December 5th, 2016 is International Ninja Day.
We all know what a ninja is. What pops into our heads at the mention of the word for most of us is a slender figure, clad in black, perched on the edge of a roof, or window sill, fluidly melding in and out of the dark as if made of shadows itself. This is what we’d call a garden variety ninja, the most common type. Lesser known, but still just as mystifying, is the teenage mutant turtle variety, and we can’t forget the blender variety. Clearly, ninjas have made a name for themselves in our culture, but where did they come from? Where in history can we find a group of bandana-sporting turtles named after 16th century artists? To find our answer, we just have to take a short trip from Renaissance Europe over to feudal Japan.

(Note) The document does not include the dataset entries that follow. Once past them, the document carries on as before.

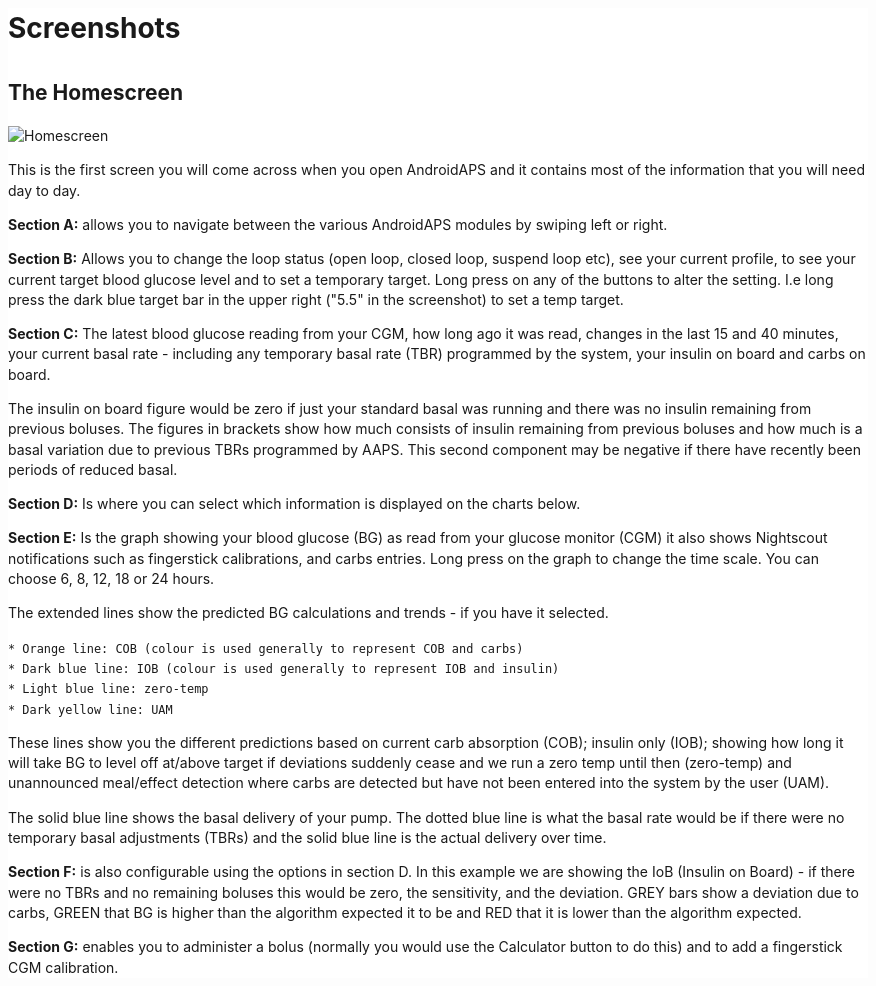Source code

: # Screenshots

## The Homescreen

![Homescreen](../images/Screenshot_Home_screen.png)

This is the first screen you will come across when you open AndroidAPS and it contains most of the information that you will need day to day.

**Section A:** allows you to navigate between the various AndroidAPS modules by swiping left or right.

**Section B:** Allows you to change the loop status (open loop, closed loop, suspend loop etc), see your current profile, to see your current target blood glucose level and to set a temporary target. Long press on any of the buttons to alter the setting. I.e long press the dark blue target bar in the upper right ("5.5" in the screenshot) to set a temp target.

**Section C:** The latest blood glucose reading from your CGM, how long ago it was read, changes in the last 15 and 40 minutes, your current basal rate - including any temporary basal rate (TBR) programmed by the system, your insulin on board and carbs on board.

The insulin on board figure would be zero if just your standard basal was running and there was no insulin remaining from previous boluses. The figures in brackets show how much consists of insulin remaining from previous boluses and how much is a basal variation due to previous TBRs programmed by AAPS. This second component may be negative if there have recently been periods of reduced basal.

**Section D:** Is where you can select which information is displayed on the charts below.

**Section E:** Is the graph showing your blood glucose (BG) as read from your glucose monitor (CGM) it also shows Nightscout notifications such as fingerstick calibrations, and carbs entries. Long press on the graph to change the time scale. You can choose 6, 8, 12, 18 or 24 hours.

The extended lines show the predicted BG calculations and trends - if you have it selected.

    * Orange line: COB (colour is used generally to represent COB and carbs)
    * Dark blue line: IOB (colour is used generally to represent IOB and insulin)
    * Light blue line: zero-temp
    * Dark yellow line: UAM
    

These lines show you the different predictions based on current carb absorption (COB); insulin only (IOB); showing how long it will take BG to level off at/above target if deviations suddenly cease and we run a zero temp until then (zero-temp) and unannounced meal/effect detection where carbs are detected but have not been entered into the system by the user (UAM).

The solid blue line shows the basal delivery of your pump. The dotted blue line is what the basal rate would be if there were no temporary basal adjustments (TBRs) and the solid blue line is the actual delivery over time.

**Section F:** is also configurable using the options in section D. In this example we are showing the IoB (Insulin on Board) - if there were no TBRs and no remaining boluses this would be zero, the sensitivity, and the deviation. GREY bars show a deviation due to carbs, GREEN that BG is higher than the algorithm expected it to be and RED that it is lower than the algorithm expected.

**Section G:** enables you to administer a bolus (normally you would use the Calculator button to do this) and to add a fingerstick CGM calibration.
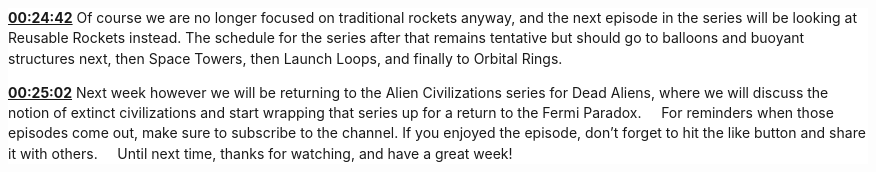 **[00:24:42](https://youtube.com/watch?v=KerG4ILWEa4&t=00h24m42s)**  Of course we are no longer focused on traditional rockets anyway, and the next episode in the series will be looking at Reusable Rockets instead. The schedule for the series after that remains tentative but should go to balloons and buoyant structures next, then Space Towers, then Launch Loops, and finally to Orbital Rings. 

**[00:25:02](https://youtube.com/watch?v=KerG4ILWEa4&t=00h25m02s)**  Next week however we will be returning to the Alien Civilizations series for Dead Aliens, where we will discuss the notion of extinct civilizations and start wrapping that series up for a return to the Fermi Paradox. &nbsp;&nbsp;&nbsp; For reminders when those episodes come out, make sure to subscribe to the channel. If you enjoyed the episode, don’t forget to hit the like button and share it with others. &nbsp;&nbsp;&nbsp; Until next time, thanks for watching, and have a great week! 





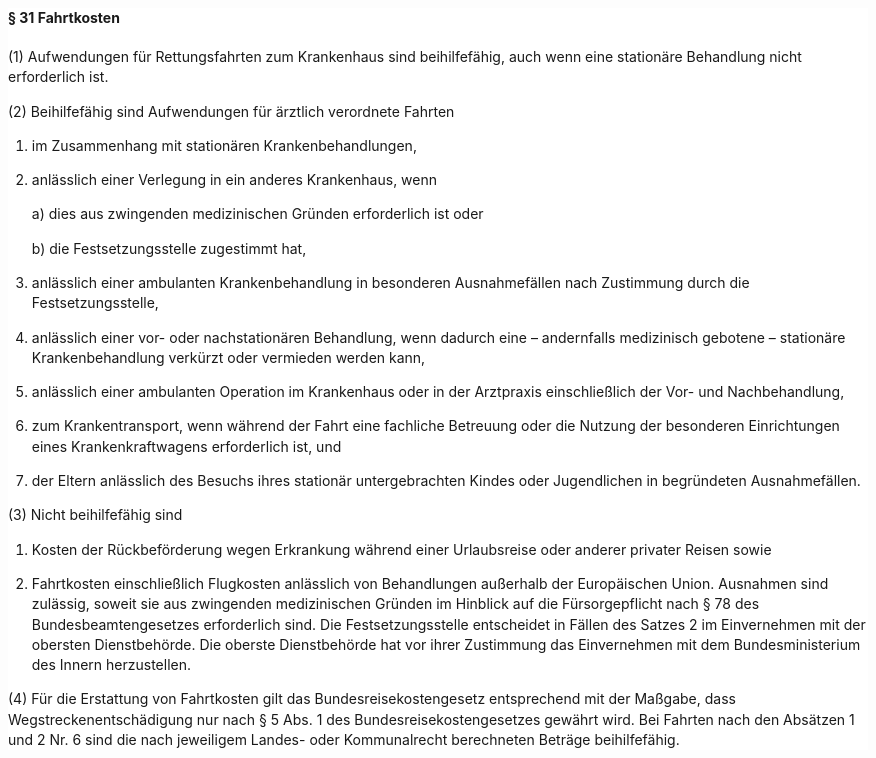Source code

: #### § 31 Fahrtkosten

(1) Aufwendungen für Rettungsfahrten zum Krankenhaus sind
beihilfefähig, auch wenn eine stationäre Behandlung nicht erforderlich
ist.

(2) Beihilfefähig sind Aufwendungen für ärztlich verordnete Fahrten

1.  im Zusammenhang mit stationären Krankenbehandlungen,


2.  anlässlich einer Verlegung in ein anderes Krankenhaus, wenn

    a)  dies aus zwingenden medizinischen Gründen erforderlich ist oder


    b)  die Festsetzungsstelle zugestimmt hat,





3.  anlässlich einer ambulanten Krankenbehandlung in besonderen
    Ausnahmefällen nach Zustimmung durch die Festsetzungsstelle,


4.  anlässlich einer vor- oder nachstationären Behandlung, wenn dadurch
    eine – andernfalls medizinisch gebotene – stationäre Krankenbehandlung
    verkürzt oder vermieden werden kann,


5.  anlässlich einer ambulanten Operation im Krankenhaus oder in der
    Arztpraxis einschließlich der Vor- und Nachbehandlung,


6.  zum Krankentransport, wenn während der Fahrt eine fachliche Betreuung
    oder die Nutzung der besonderen Einrichtungen eines Krankenkraftwagens
    erforderlich ist, und


7.  der Eltern anlässlich des Besuchs ihres stationär untergebrachten
    Kindes oder Jugendlichen in begründeten Ausnahmefällen.




(3) Nicht beihilfefähig sind

1.  Kosten der Rückbeförderung wegen Erkrankung während einer Urlaubsreise
    oder anderer privater Reisen sowie


2.  Fahrtkosten einschließlich Flugkosten anlässlich von Behandlungen
    außerhalb der Europäischen Union. Ausnahmen sind zulässig, soweit sie
    aus zwingenden medizinischen Gründen im Hinblick auf die
    Fürsorgepflicht nach § 78 des Bundesbeamtengesetzes erforderlich sind.
    Die Festsetzungsstelle entscheidet in Fällen des Satzes 2 im
    Einvernehmen mit der obersten Dienstbehörde. Die oberste Dienstbehörde
    hat vor ihrer Zustimmung das Einvernehmen mit dem Bundesministerium
    des Innern herzustellen.




(4) Für die Erstattung von Fahrtkosten gilt das
Bundesreisekostengesetz entsprechend mit der Maßgabe, dass
Wegstreckenentschädigung nur nach § 5 Abs. 1 des
Bundesreisekostengesetzes gewährt wird. Bei Fahrten nach den Absätzen
1 und 2 Nr. 6 sind die nach jeweiligem Landes- oder Kommunalrecht
berechneten Beträge beihilfefähig.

From the late 15th to the early 17th centuries, Japan was suffering through a time of constant military conflict, social upheaval, and–most importantly if we’re looking for ninjas–political intrigue. You see, the original ninjas did not wear black catsuits and wield nunchucks, hard as that may be to believe. They’re reputation for stealth and invisibility came from the fact that they were specially trained soldiers who looked just like the peasants at the time. They’re weapons came from farm tools, like sickles–no ninja stars quite yet. The ninja we think of now, catsuit and all, actually came about from Japanese theater. Typical performances featured a black backdrop, so the stagehands would dress in all-black to blend in and not distract from the show. People were used to these shadowy figures moving props around mid-show and came to think nothing of them.
Whenever ninjas entered the theatrical equation, however, these stagehands took on an elevated role that shocked audiences and created for themselves an enigmatic persona that has continued to this day.
Then, in 1984, a small studio published the comic book series “Teenage Mutant Ninja Turtles” that ultimately became a TV show with not one, not two, not three, but four, count ‘em, f o u r reboots (after the original ended came an anime version, a live-action stint in the ‘90s, a second animated run in the early 2000s, and one that started up again in 2012 that still runs today). For reasons even more bewildering, there have been six feature films. Six! I’m sorry, TMNT fans, but I just don’t get it.
From ancient Japan to poorly executed ’90s live-action reboots to highly-rated kitchenware, ninjas have clearly integrated themselves into our society more than we noticed (but maybe that was all part of the plan.)